So, after fiddling with erosion, dilation, closing, opening, and looking at straight contours, I have figured out a solution that works. Thank you #Ante and #a.alsram! Your two ideas combined helped me get to my solution. So here's how it works.
Method
The program iterates over each contour, and over every pair of points in the contour, looking for point pairs that lie on the same axis and calculating the distance between them. If the distance is greater than an adjustable threshold, the program decides that those points are considered an edge on the shape. Then the program uses that edge, and draws a black line along the whole contour, thus cutting the contour at that edge. Then the program redetermines contours and since the shape was cut. These pieces that were cut off are know their own contours, which then are bounded by bounding boxes. and finally, all shapes are dilated and eroded (close) to rejoin the boxes that were cut off.

(ACTIVITY A) Repeat the post about cutting contours from "So, after fiddling" to "how it works.".
(ACTIVITY B)
Answer these from the post about cutting contours:
(i) What color is the line the program draws along the contour?
(ii) When does the program treat a pair of points as an edge?
(iii) Which two operations are applied at the end to rejoin the boxes that were cut off?
Rely only on the post about cutting contours.

(DATASET EXCERPTS)
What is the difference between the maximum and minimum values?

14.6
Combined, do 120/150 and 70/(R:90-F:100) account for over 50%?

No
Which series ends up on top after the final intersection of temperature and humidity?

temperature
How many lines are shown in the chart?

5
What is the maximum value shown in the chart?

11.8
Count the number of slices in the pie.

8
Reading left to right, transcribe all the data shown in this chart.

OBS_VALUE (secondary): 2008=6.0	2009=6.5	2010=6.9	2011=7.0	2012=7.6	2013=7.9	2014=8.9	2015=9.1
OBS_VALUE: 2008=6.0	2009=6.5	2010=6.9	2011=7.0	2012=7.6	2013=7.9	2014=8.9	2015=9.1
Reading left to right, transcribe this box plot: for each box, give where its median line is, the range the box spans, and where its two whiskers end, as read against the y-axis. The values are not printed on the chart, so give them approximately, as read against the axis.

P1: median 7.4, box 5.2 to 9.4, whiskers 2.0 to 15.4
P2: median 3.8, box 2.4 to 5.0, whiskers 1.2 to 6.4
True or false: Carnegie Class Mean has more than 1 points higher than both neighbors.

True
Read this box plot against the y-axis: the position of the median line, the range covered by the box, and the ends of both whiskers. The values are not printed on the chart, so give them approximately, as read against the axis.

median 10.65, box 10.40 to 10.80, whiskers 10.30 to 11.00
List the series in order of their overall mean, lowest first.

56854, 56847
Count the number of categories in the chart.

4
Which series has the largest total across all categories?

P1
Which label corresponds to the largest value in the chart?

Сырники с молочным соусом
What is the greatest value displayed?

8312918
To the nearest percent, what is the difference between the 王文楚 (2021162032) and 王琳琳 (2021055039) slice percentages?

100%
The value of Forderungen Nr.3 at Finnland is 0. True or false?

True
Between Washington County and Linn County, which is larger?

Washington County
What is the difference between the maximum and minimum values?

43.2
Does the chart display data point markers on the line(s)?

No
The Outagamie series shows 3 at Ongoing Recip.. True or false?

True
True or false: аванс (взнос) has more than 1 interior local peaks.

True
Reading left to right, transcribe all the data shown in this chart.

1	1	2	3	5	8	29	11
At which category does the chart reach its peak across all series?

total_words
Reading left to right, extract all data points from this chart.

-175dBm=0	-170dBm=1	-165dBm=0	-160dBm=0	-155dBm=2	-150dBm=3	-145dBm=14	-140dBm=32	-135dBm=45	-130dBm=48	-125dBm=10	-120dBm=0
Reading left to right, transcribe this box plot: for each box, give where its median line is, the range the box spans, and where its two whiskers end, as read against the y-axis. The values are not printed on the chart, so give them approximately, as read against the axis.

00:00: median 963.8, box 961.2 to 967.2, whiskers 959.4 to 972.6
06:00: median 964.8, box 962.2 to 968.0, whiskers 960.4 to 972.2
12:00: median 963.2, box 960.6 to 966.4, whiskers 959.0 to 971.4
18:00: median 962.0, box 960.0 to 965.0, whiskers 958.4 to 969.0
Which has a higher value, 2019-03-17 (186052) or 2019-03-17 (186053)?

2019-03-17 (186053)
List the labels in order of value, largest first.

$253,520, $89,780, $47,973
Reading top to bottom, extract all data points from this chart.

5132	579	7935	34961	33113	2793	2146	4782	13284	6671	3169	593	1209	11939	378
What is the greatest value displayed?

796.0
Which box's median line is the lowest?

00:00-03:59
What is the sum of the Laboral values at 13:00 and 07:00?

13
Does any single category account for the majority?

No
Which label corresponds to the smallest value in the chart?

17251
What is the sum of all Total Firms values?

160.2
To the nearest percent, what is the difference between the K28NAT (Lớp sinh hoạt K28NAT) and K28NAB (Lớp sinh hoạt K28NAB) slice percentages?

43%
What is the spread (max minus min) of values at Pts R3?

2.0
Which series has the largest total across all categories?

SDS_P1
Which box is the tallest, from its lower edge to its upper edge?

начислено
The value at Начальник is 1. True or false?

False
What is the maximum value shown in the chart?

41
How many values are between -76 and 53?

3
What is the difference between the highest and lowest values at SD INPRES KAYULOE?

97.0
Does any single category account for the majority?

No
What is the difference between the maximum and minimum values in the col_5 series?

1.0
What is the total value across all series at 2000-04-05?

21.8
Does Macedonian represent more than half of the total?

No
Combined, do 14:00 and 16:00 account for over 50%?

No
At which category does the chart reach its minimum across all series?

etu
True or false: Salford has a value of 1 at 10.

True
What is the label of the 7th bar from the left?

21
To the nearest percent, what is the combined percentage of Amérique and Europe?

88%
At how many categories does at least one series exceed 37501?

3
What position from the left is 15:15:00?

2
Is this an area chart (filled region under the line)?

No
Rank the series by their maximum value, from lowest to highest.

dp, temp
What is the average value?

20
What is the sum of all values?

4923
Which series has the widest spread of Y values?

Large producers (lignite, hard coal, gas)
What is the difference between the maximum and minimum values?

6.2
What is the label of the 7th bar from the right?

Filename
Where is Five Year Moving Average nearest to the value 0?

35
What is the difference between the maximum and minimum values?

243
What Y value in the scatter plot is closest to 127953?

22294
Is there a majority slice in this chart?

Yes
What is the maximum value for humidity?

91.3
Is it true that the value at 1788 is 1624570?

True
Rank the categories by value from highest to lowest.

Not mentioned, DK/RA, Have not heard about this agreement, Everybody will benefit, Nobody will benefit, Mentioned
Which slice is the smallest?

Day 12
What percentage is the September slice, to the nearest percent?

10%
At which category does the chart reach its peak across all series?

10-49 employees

(ANSWER A)
So, after fiddling with erosion, dilation, closing, opening, and looking at straight contours, I have figured out a solution that works. Thank you #Ante and #a.alsram! Your two ideas combined helped me get to my solution. So here's how it works.

(ANSWER B)
(i) Black.
(ii) When the points lie on the same axis and the distance between them is greater than an adjustable threshold.
(iii) Dilation and erosion (close).